Mas Dodi memeluk dan mencium keningku dengan erat kemudian jongkok mencium perut yang gendut.

"Dek keluarlah ... sudah waktunya ya, jangan biarkan Mama kecapaian dan kesakitan lama," ucapnya parau.

Kami keluar kamar, mencari ibu dan bapak untuk minta maaf dan do'anya, kemudian ke Mbak Sri, Mas Udin dan semua pegawai ibu serta yang hampir terlupakan adalah adik.

Mas Dodi mengeluarkan motor dan kami menuju ke rumah orang tuaku. Setelah selesai minta maaf dan meminta do'anya kami segera pulang ke rumah.

Asar kami tiba, setelah sholat dengan sujud yang terlama aku melihat kamar. Untuk merangsang lahiran harus banyak jalan tapi aku tak mau hanya jalan-jalan biasa. Aku mengatur ulang kamar kami, menyiapkan tempat tidur baby.
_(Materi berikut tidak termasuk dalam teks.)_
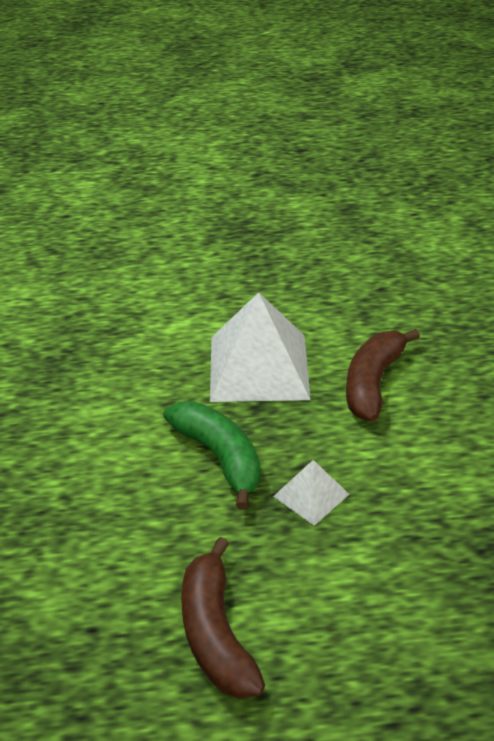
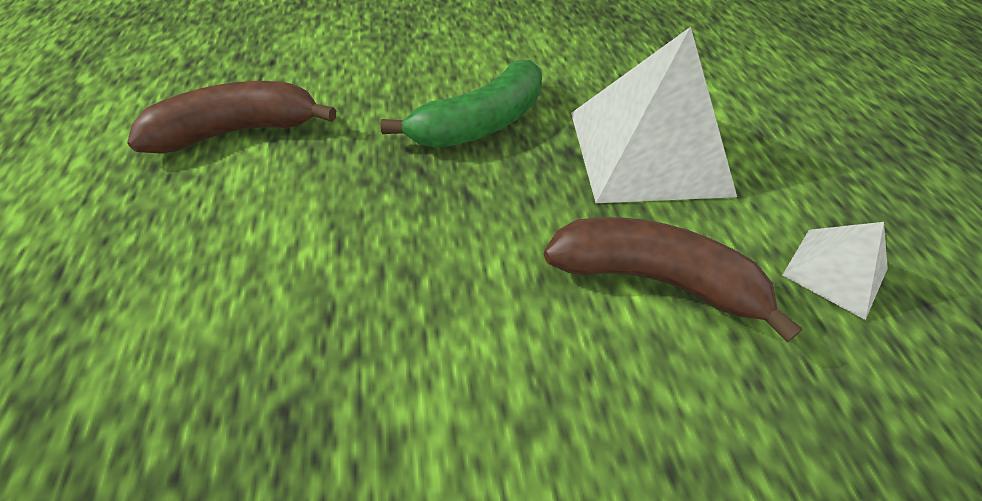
camera: 85 degrees right, 10 degrees up
(311, 495) = (416, 203): white pyramid -> white pyramid (835, 272)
Aku berjalan mondar mandir, kemudian duduk berdiri sambil merapikan apa saja yang ada di kamar. Setelah rapi aku kembali mengecek tas yang akan kami bawa saat melahirkan, sudah lengkap. Mas Dodi sedang memasak di dapur, dia pengen masak spesial hari ini makanya tak mau diganggu.

Setelah rapi semua tinggal finaly menyapu dan mengepel, sengaja aku pakai lap pel biar aku banyak jongkok ngepelnya.
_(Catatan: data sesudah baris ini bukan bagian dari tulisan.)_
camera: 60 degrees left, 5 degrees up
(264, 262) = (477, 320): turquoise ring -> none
Semua beres, Mas Dodi masuk ke kamar dan berteriak melihat perubahan yang aku buat. Dia mendekatiku, memelukku dari belakang.
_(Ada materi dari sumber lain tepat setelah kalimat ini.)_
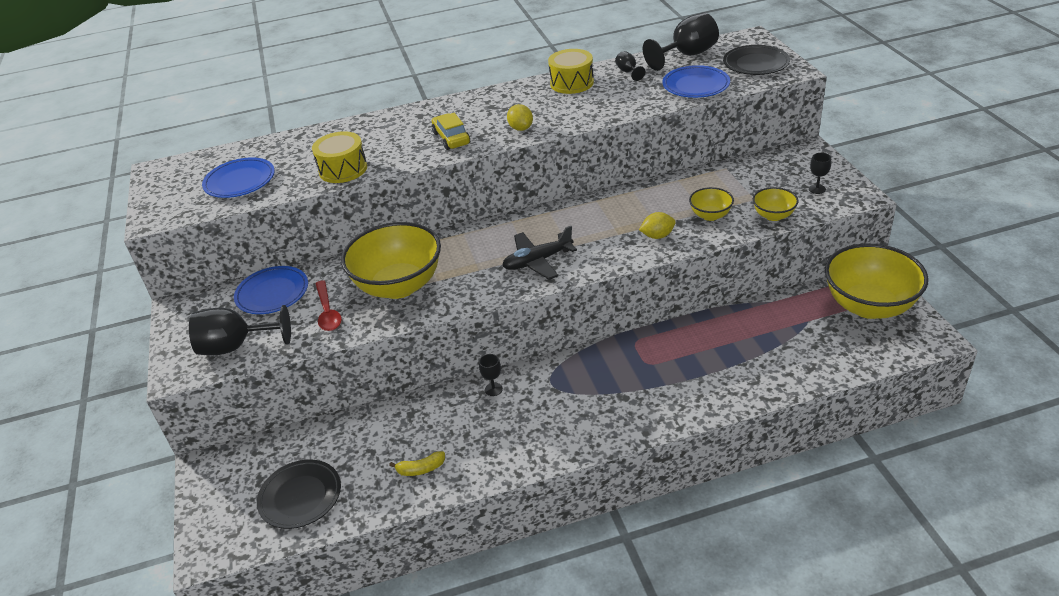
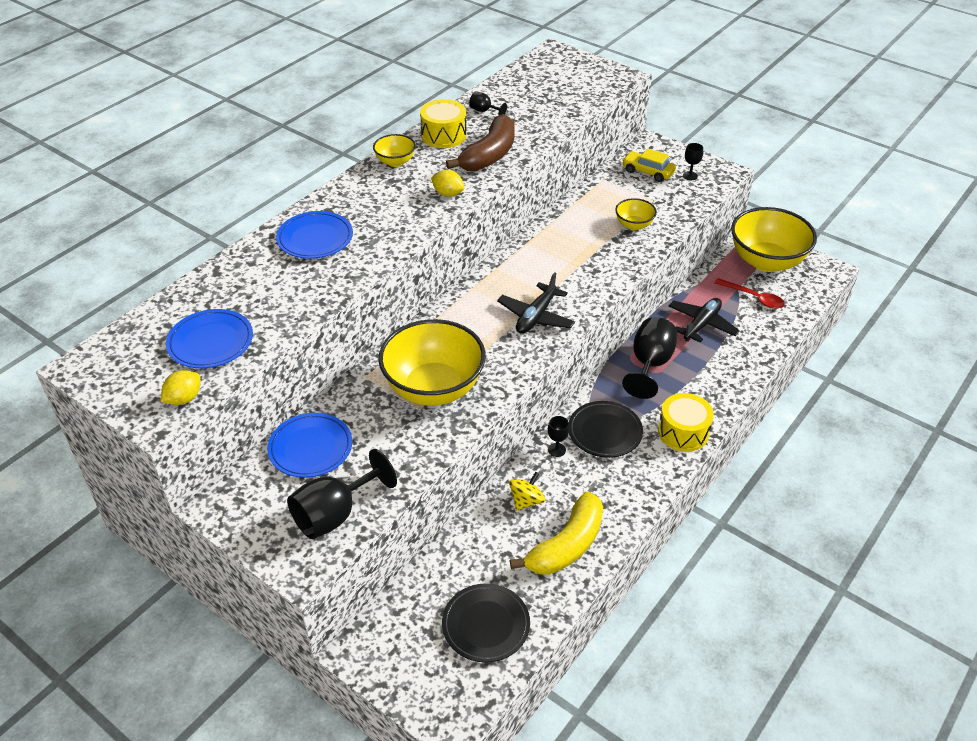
camera: 40 degrees left, 5 degrees up
(327, 312) = (392, 441): red spoon -> red spoon (753, 298)
(343, 169) = (315, 291): yellow drum -> yellow drum (683, 432)
(421, 469) = (566, 545): yellow banana -> yellow banana, size x2.18
(428, 418) = (526, 500): none -> yellow spinning top
(451, 138) = (391, 224): yellow car -> yellow car (648, 172)
(590, 107) = (489, 155): none -> brown banana
(657, 236) = (611, 257): yellow lemon -> yellow lemon (184, 399)
(687, 55) = (518, 82): black goblet -> black goblet (650, 365)
(695, 85) = (558, 109): blue plate -> blue plate (315, 238)
(736, 339) = (701, 324): none -> black plane
(755, 64) = (585, 76): black plate -> black plate (605, 432)
(773, 215) = (681, 209): yellow bowl -> yellow bowl (395, 162)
"Ma....." Dia berbisik di telingaku.

"Hemh."

"Aku tak bisa ngontrol diri ini. Tadinya Mas mau ngajak makan, tapi pas lihat kamar yang rapi dan bersih jadi pengen......"

"Pengen tidur?" tanyaku. Dia membalikkan badanku.

"Iya tapi sama Mama tidurnya, pengen jemput Dedek." Dia berkata sambil tersenyum nakal.

"Bagaimana?" Tanpa aku jawab dia langsung mencium dan membuatku tak berdaya.

" Semoga adiknya benar-benar mau keluar." Do'aku dalam hati

"Mas ...!" Aku berteriak di kamar mandi. Dia langsung datang dengan wajah panik.